On the road to Emmaus, he opened the eyes of the followers of Christ. And “when he was at the table with them he took bread, gave thanks, broke it and began to give it to them. Then their eyes are opened and they recognized him, and he disappeared from their sight. They asked each other, ‘were not our hearts burning within us while he talked with us on the road and opened the Scriptures to us?”’ (Lk 24:30-32)
And our hope, our belief, our faith is reborn with the words “I believe.”
And with Jesus resurrection from the dead, we are again in the light of God, and our fears are conquered at that same time that we look to the ascension and the promise that Jesus will come again.
But God’s grace, God’s love for each one of us doesn’t stop with the resurrection. God’s love and grace for all of humanity is eternal. Ever since “God created man in his own image, in the image of God he created … them. God blessed them and said to them, ‘Be fruitful and increase in number.” (Gen 1:27-28)
Jesus tells us: “Heaven and earth may pass away, but my words will never pass away.” (Matt 24:35) He gives us the hope that there is always a tomorrow, although we may come to an end, and it may feel like the world comes to an end, we are never without Jesus’ words, we are never cut off from God’s creation.
But God’s plan isn’t completed because “God did not send his Son into the world to condemn the world but to save the world through him.” (Jn 3:17)
Jesus ascends to heaven so that the Holy Spirit may come among us for God’s plan to be fulfilled. For us to say with conviction “I believe.”
“He said to them, ‘This is what I told you while I was still with you: Everything must be fulfilled that is written about me in the Law of Moses, the Prophets and the Psalms.’ … ‘This is what is written: The Christ will suffer and rise from the dead on the third day. You are witnesses of these things. I am going to send you what my Father has promised; but stay in the city until you have been clothed with power from on high.’ … He lifted up his hands and blessed them. While he was blessing them, he left them and was taken up into heaven.” (Lk 24:44-51)
And we say “I believe.”
We learned with the disciples, we laid our hearts in the tomb when Jesus died, and we were amazed at the power of God when he rose from the dead.

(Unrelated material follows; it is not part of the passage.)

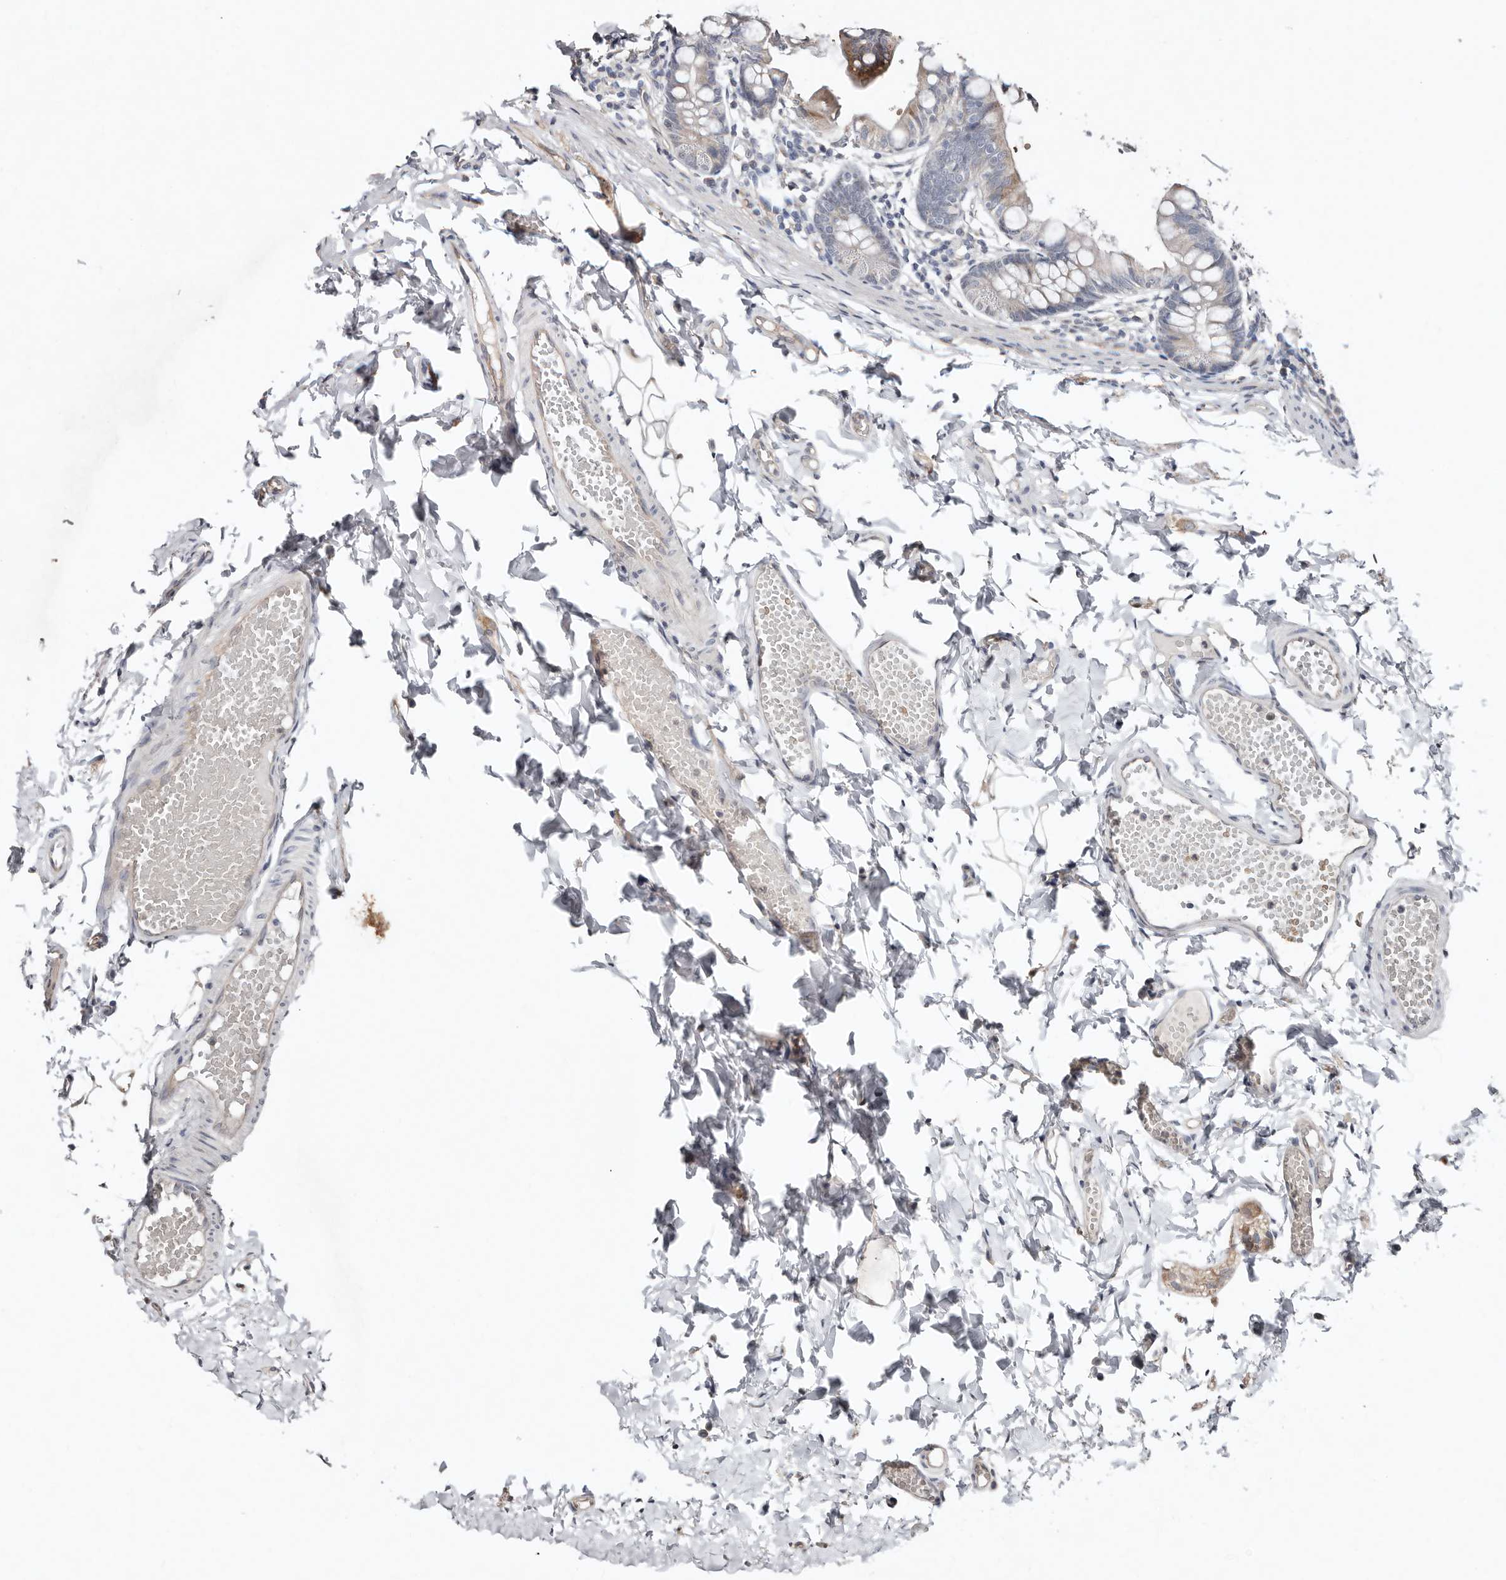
{"staining": {"intensity": "weak", "quantity": ">75%", "location": "cytoplasmic/membranous"}, "tissue": "small intestine", "cell_type": "Glandular cells", "image_type": "normal", "snomed": [{"axis": "morphology", "description": "Normal tissue, NOS"}, {"axis": "topography", "description": "Small intestine"}], "caption": "An image of small intestine stained for a protein displays weak cytoplasmic/membranous brown staining in glandular cells. The staining was performed using DAB to visualize the protein expression in brown, while the nuclei were stained in blue with hematoxylin (Magnification: 20x).", "gene": "DIP2C", "patient": {"sex": "male", "age": 7}}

At each step of our lives, we declare “I believe,” even when it comes out as a whisper, even when it seems like our hearts aren’t in the words. Just the fact that we can utter this phrase of belief, of faith, of trust in God confounds those who don’t understand.
This phrase takes us through our most difficult experiences, and still keeps us enveloped in God’s love because God has done all of this in order for us to be able to say “I believe,” and to say it with faith.
St John tells us in Revelation, “I saw heaven standing open and there before me was a white horse whose rider is called Faithful and True. With justice he judges… and on his head are many crowns.” (Rev. 19:11-12)
And so there is still hope. After all, Samuel anoints David as Saul’s successor as the king of Israel. (1 Sam 16:13) Paul tells us “everything exposed by the light becomes visible, for everything that becomes visible is light.” (Eph 5:13-14) And the blindness of our faith is able to be alleviated with the words “I believe.”